In my judgment therefore if Nomura, at the time of issuing its Claim Form, was not in a position to do the minimum necessary to set out the nature of the claim it was making, it would be seeking an illegitimate benefit, namely the prevention of further time running under the Limitation Acts for a claim which it could not properly identify or plead. That would be an abuse of the process of the court. Insofar as it sought to make any claim in contract, it would be necessary for it to be able to identify the particular contract and the alleged breach. In the case of any breach of tortious duty, it would be necessary for it to be in a position to identify the essential acts or omissions which constituted the breach of duty, negligence or negligent misstatement. For the purposes of negligent misstatement, Nomura would have to be able to identify what advice or information was inaccurate and what was given negligently, at least in essence. If Nomura was not in a position to do this, it was not in a position properly to issue a claim, since it could not have proceeded properly to plead Particulars of Claim without the off chance occurring that something would turn up. In such circumstances it could have no present intention to pursue a claim since it had no sufficient idea of the claim it wished to pursue."

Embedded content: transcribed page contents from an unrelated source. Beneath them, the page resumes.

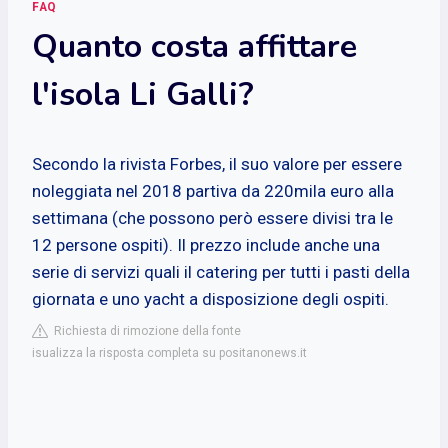
FAQ
Quanto costa affittare
l'isola Li Galli?
Secondo la rivista Forbes, il suo valore per essere
noleggiata nel 2018 partiva da 220mila euro alla
settimana (che possono però essere divisi tra le
12 persone ospiti). Il prezzo include anche una
serie di servizi quali il catering per tutti i pasti della
giornata e uno yacht a disposizione degli ospiti.
Richiesta di rimozione della fonte
isualizza la risposta completa su positanonews.it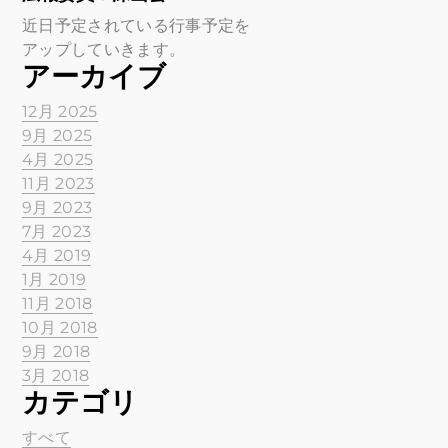
近日予定されている行事予定を
アップしていきます。
アーカイブ
12月 2025
9月 2025
4月 2025
11月 2023
9月 2023
7月 2023
4月 2019
1月 2019
11月 2018
10月 2018
9月 2018
3月 2018
カテゴリ
すべて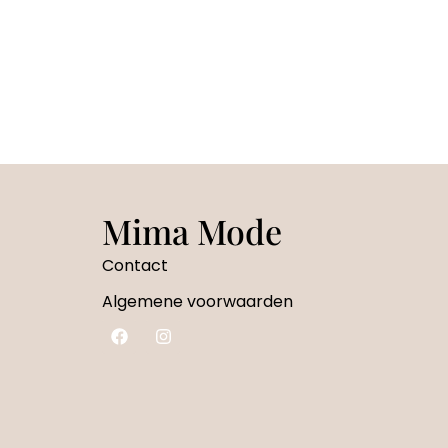
Mima Mode
Contact
Algemene voorwaarden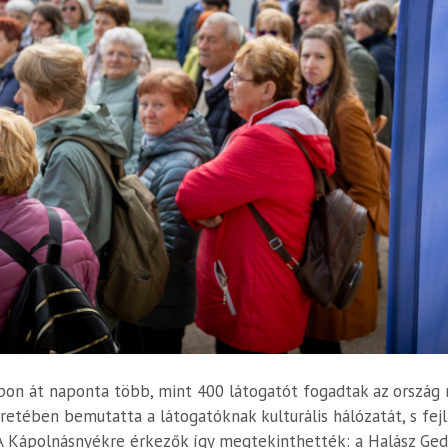
pon át naponta több, mint 400 látogatót fogadtak az ország 
etében bemutatta a látogatóknak kulturális hálózatát, s fej
A Kápolnásnyékre érkezők így megtekinthették: a Halász G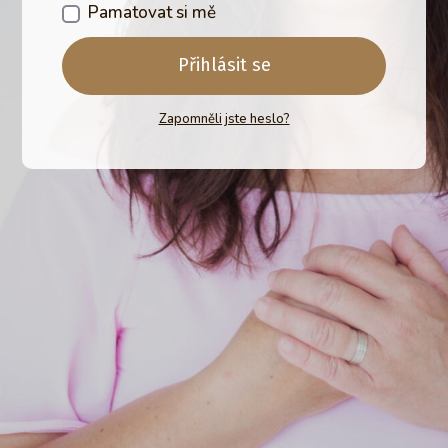
Pamatovat si mě
Přihlásit se
Zapomněli jste heslo?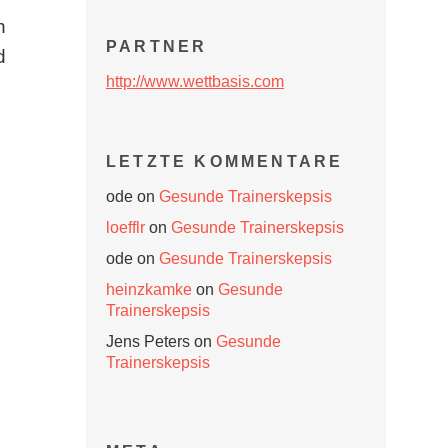
h
PARTNER
d
http://www.wettbasis.com
LETZTE KOMMENTARE
m
ode
on
Gesunde Trainerskepsis
loefflr
on
Gesunde Trainerskepsis
ode
on
Gesunde Trainerskepsis
heinzkamke
on
Gesunde
Trainerskepsis
Jens Peters
on
Gesunde
Trainerskepsis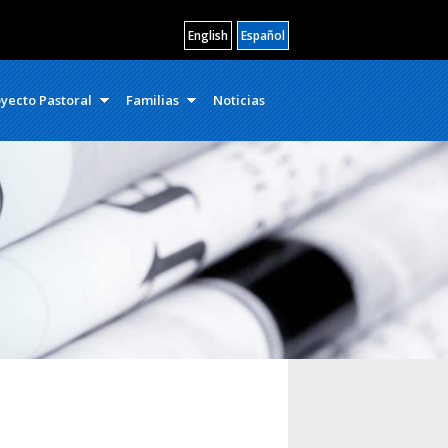
English
Español
yecto Pastoral
Familias
Noticias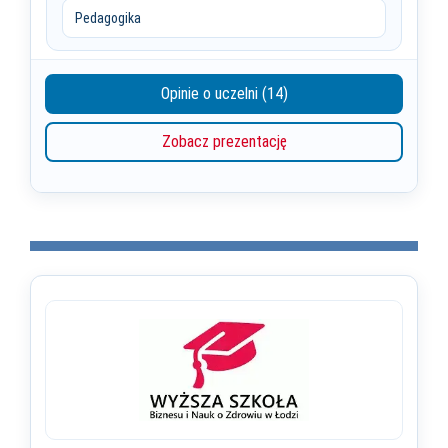
Pedagogika
Opinie o uczelni (14)
Zobacz prezentację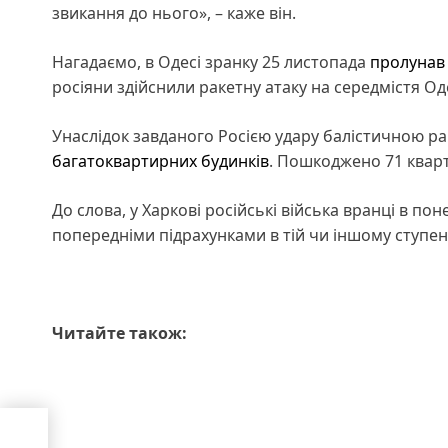
звикання до нього», – каже він.
Нагадаємо, в Одесі зранку 25 листопада
пролунав
росіяни здійснили ракетну атаку на середмістя Од
Унаслідок завданого Росією удару балістичною 
багатоквартирних будинків
. Пошкоджено 71 кварт
До слова, у Харкові російські війська вранці в пон
попередніми підрахунками в тій чи іншому ступен
Читайте також:
ова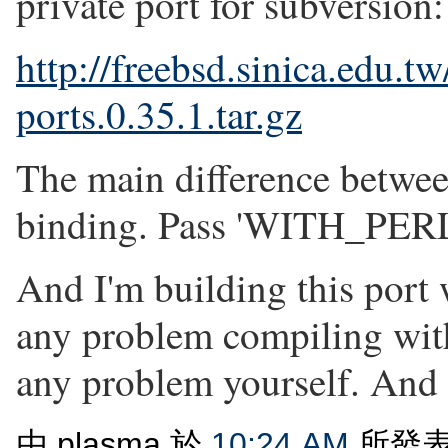
private port for subversion:
http://freebsd.sinica.edu.t
ports.0.35.1.tar.gz
The main difference betwee
binding. Pass 'WITH_PERL=
And I'm building this port
any problem compiling with 
any problem yourself. And 
由 plasma 於
10:24 AM
所發表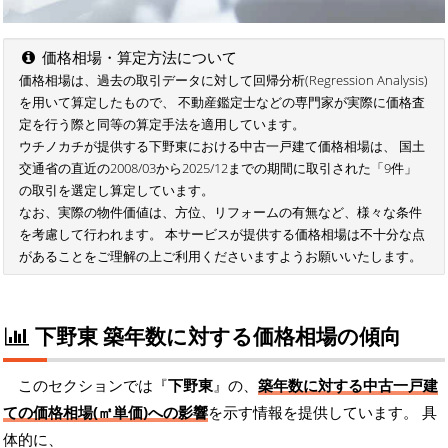
価格相場・算定方法について
価格相場は、過去の取引データに対して回帰分析(Regression Analysis)
を用いて算定したもので、 不動産鑑定士などの専門家が実際に価格査
定を行う際と同等の算定手法を適用しています。
ウチノカチが提供する下野東における中古一戸建て価格相場は、 国土
交通省の直近の2008/03から2025/12までの期間に取引された「9件」
の取引を選定し算定しています。
なお、実際の物件価値は、方位、リフォームの有無など、様々な条件
を考慮して行われます。 本サービスが提供する価格相場は不十分な点
があることをご理解の上ご利用くださいますようお願いいたします。
下野東 築年数に対する価格相場の傾向
このセクションでは『
下野東
』の、
築年数に対する中古一戸建
ての価格相場(㎡単価)への影響
を示す情報を提供しています。 具
体的に、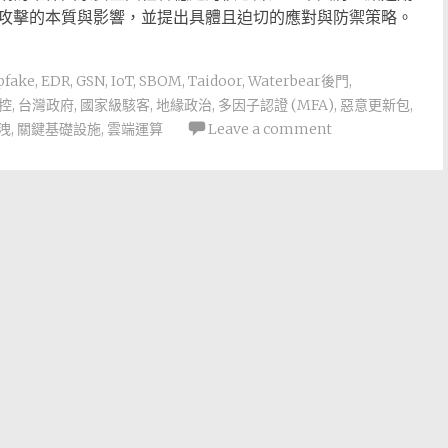
攻擊的本質與影響，並提出具體且迫切的應對與防禦策略。
pfake
,
EDR
,
GSN
,
IoT
,
SBOM
,
Taidoor
,
Waterbear後門
,
控
,
台灣政府
,
國家級駭客
,
地緣政治
,
多因子認證 (MFA)
,
惡意更新包
,
洩
,
關鍵基礎設施
,
雲端運算
Leave a comment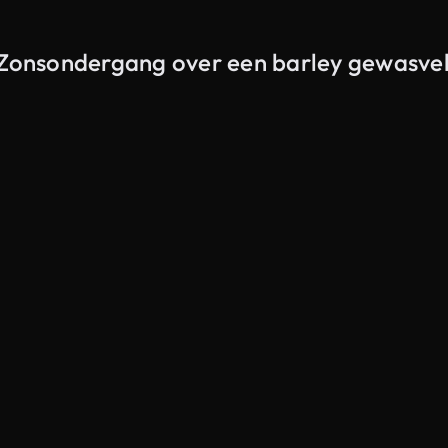
n Zonsondergang over een barley gewasve
Gegenereerd door AI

Should the court exercise its discretion to extend the time?
"To my mind, the established principles, the amendments to the CPR that I have identified, and the terms of the Protocol all point in one direction: parties who issue late are obliged to act promptly and effectively and, in the absence of sound reasons (which will seldom if ever include a continuing failure to comply with pre-action protocol requirements) the proceedings should be served within four months or in accordance with any direction from the Court. A claimant who does not do so and (where the Protocol for Construction & Engineering Disputes applies) who does not obtain directions on notice does so at extreme peril."
"The Claim was issued to protect the Council against time bar. When the Claim was issued, we immediately applied for a Hearing of the matter now before this Court."